Seeing the ‘environment’ box on the window sticker at least reminds us that health impacts follow from our purchasing decisions. That price is disproportionately high for those who reside in high-traffic areas where cancer and asthma and ailments associated with vehicle emissions predominate.

(Maybe we need to consider a window sticker for houses and apartments too? They could have a letter grade and an associated  health cost indicated just like the cars.)

My Proposed Design Alternative

My proposal for an EPA label
My proposal for an EPA label that evolves somewhat the EPA's proposed vertical label. Let me know what you think.

Last let me close with my own design proposal (right) that takes off from the more ambitious sticker design but includes safety information too to help consumers make a fully informed decision. I’ll be interested to know what you think.

In one respect, my design is a modest departure: I’ve grouped the mileage and costs data into one band and placed the environmental data into another. The EPA sticker somewhat mixed-and-matched these benchmarks, and I felt a more intuitive grouping was better. I’ve also done some housekeeping to subordinate the QR smartphone code and agency logos. They don’t need to predominate so I’ve tucked them in. Minor changes.

My more substantive addition is replacing the yellow band URL with a third tier of letter grades for two important safety considerations not currently on the EPA sticker: crashworthiness and crash compatibility. These are key factors that the insurance industry takes into account when writing auto policies.
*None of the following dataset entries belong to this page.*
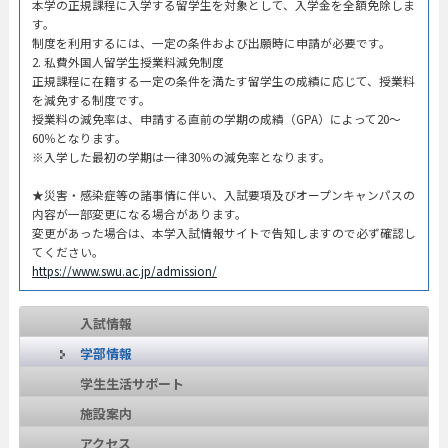
本学の正規課程に入学する留学生を対象として、入学金を全額免除しま
す。
制度を利用するには、一定の条件および出願時に申請が必要です。
2. 私費外国人留学生授業料減免制度
正規課程に在籍する一定の条件を満たす留学生の成績に応じて、授業料
を減免する制度です。
授業料の減免率は、申請する直前の学期の成績（GPA）によって20～
60％となります。
※入学した最初の学期は一律30％の減免率となります。
★災害・感染症等の諸事情に伴い、入試要項及びオープンキャンパスの
内容が一部変更になる場合があります。
変更があった場合は、本学入試情報サイトで告知しますので必ず確認し
てください。
https://www.swu.ac.jp/admission/
入試情報
学部情報
学生生活サポート
施設案内
アクセス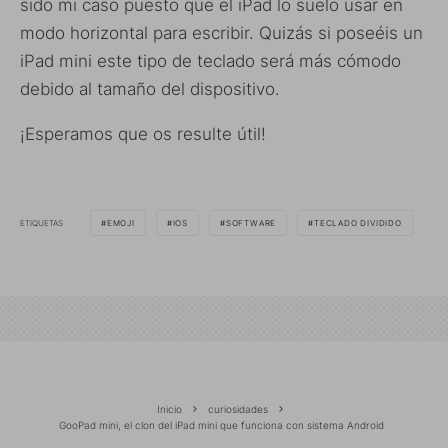
sido mi caso puesto que el iPad lo suelo usar en
modo horizontal para escribir. Quizás si poseéis un
iPad mini este tipo de teclado será más cómodo
debido al tamaño del dispositivo.
¡Esperamos que os resulte útil!
ETIQUETAS
EMOJI
IOS
SOFTWARE
TECLADO DIVIDIDO
Inicio
curiosidades
GooPad mini, el clon del iPad mini que funciona con sistema Android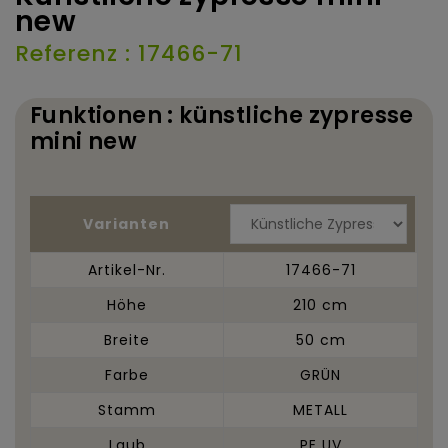
new
Referenz : 17466-71
Funktionen : künstliche zypresse
mini new
Varianten
Artikel-Nr.
17466-71
Höhe
210 cm
Breite
50 cm
Farbe
GRÜN
Stamm
METALL
Laub
PE UV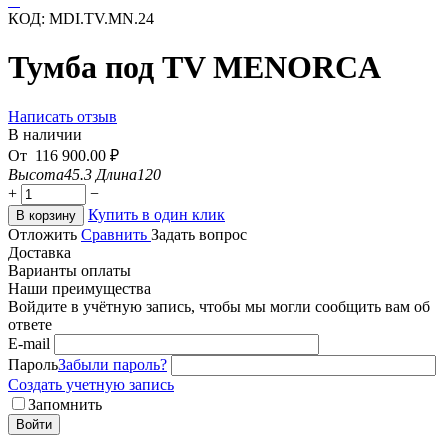
КОД:
MDI.TV.MN.24
Тумба под TV MENORCA
Написать отзыв
В наличии
От
116 900.00
₽
Высота
45.3
Длина
120
+
−
Купить в один клик
В корзину
Отложить
Сравнить
Задать вопрос
Доставка
Варианты оплаты
Наши преимущества
Войдите в учётную запись, чтобы мы могли сообщить вам об
ответе
E-mail
Пароль
Забыли пароль?
Создать учетную запись
Запомнить
Войти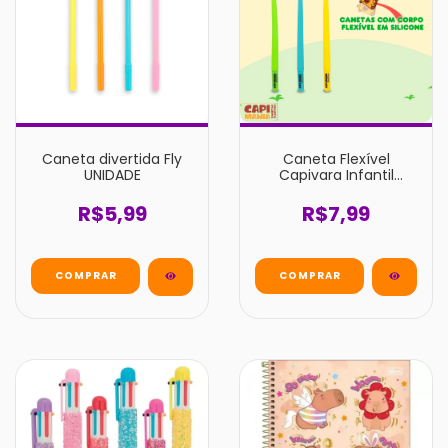
Caneta divertida Fly
Caneta Flexível
UNIDADE
Capivara Infantil
Escolar UNIDADE
R$5,99
R$7,99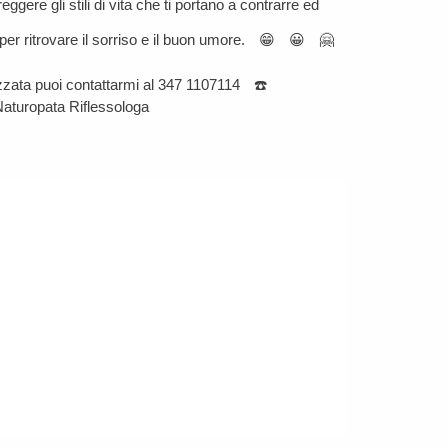
ggere gli stili di vita che ti portano a contrarre ed
 per ritrovare il sorriso e il buon umore.
😁
😀
🤗
zzata puoi contattarmi al 347 1107114
☎️
Naturopata Riflessologa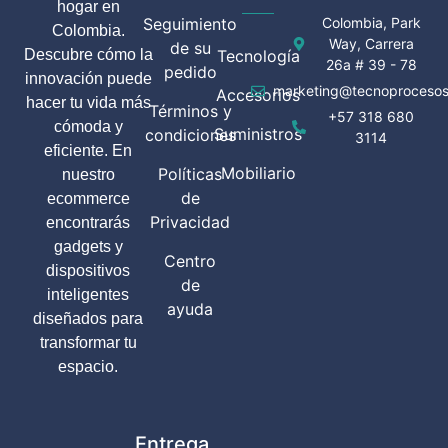
hogar en
Seguimiento
Colombia, Park
Colombia.
Way, Carrera
de su
Descubre cómo la
Tecnología
26a # 39 - 78
pedido
innovación puede
marketing@tecnoprocesos
Accesorios
hacer tu vida más
Términos y
+57 318 680
cómoda y
Suministros
condiciones
3114
eficiente. En
Mobiliario
Políticas
nuestro
de
ecommerce
Privacidad
encontrarás
gadgets y
Centro
dispositivos
de
inteligentes
ayuda
diseñados para
transformar tu
espacio.
Entrega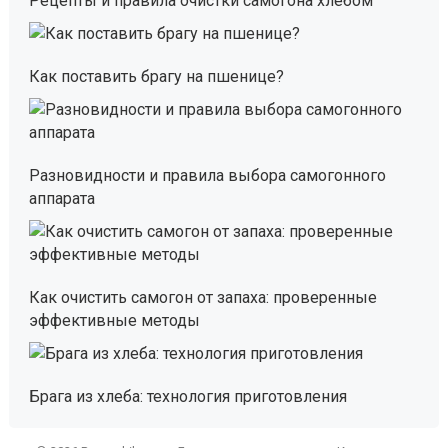
Рецепты и правила очистки самогона хлебом
Как поставить брагу на пшенице?
Разновидности и правила выбора самогонного
аппарата
Как очистить самогон от запаха: проверенные
эффективные методы
Брага из хлеба: технология приготовления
Yet these evaluations are nowhere to be seen at point-of-purchase in the car dealer.

  • Crashworthiness evaluates the ability of a vehicle to withstand a crash (familiar as the NHTSA crash safety ratings); and
  • Crash compatibility: evaluates weight and design in the propensity of a vehicle to cause damage.

Communicating safety ratings on the label will remind us that our choice also has legacy effects where the safety of ourselves, our passengers, other motorists, and pedestrians is concerned. Since safety is a leading selling point for automakers, and is increasingly a prime consideration for car shoppers, why not include this information?

Here are the two labels compared:

EPA-vs-Elliot-labels

Where Two-Wheeled Rubber Meets the Road

I’ll close with some ground-level observations about cars and car safety from the two-wheeled perspective.

We know that weight is an important factor in estimating damage to other vehicles. But the design, too, affects how occupants in the struck vehicle fare. Large SUVs ride high, for example, and in collisions with an average passenger car the SUV rides up over the window sill to cause grave damage to occupants. The federal government has known the dangers for decades but only recently acted to demand changes.

As a compact-car driver and, more often these days, a cyclist, I am aware that the single most important variable that affects my safety is vehicle design. SUVs are by far the most intimidating and dangerous vehicles on the road, in my experience, because they offer drivers poor visibility. That means that cyclists have to anticipate being unseen and sideswiped as drivers make a blind right turn. It is not uncommon among any drive, but seems to happen more frequently when it is a large SUV making the turn.

SUVs also use too much road real estate. The space for vehicles and cyclists on any road is limited. For narrow roads, that means that cyclists expect to be wedged between a vehicle and the parked cars. It’s much more hazardous when a large vehicle is involved. We talk about road diets (important) but what we really need is a vehicle diet.

In the American system, design innovations for safety and efficiency seem more likely to flow from purchasing decisions rather than mandates or standards. Let’s hope that informative window stickers are a step in that direction. As the EPA puts more information and evaluative tools in our hands as consumers, the responsibility is ours too. We need be more cognizant of how our everyday purchasing decisions affect everyone and have long-term legacy consequences. Choose wisely! Or better yet, choose not to drive!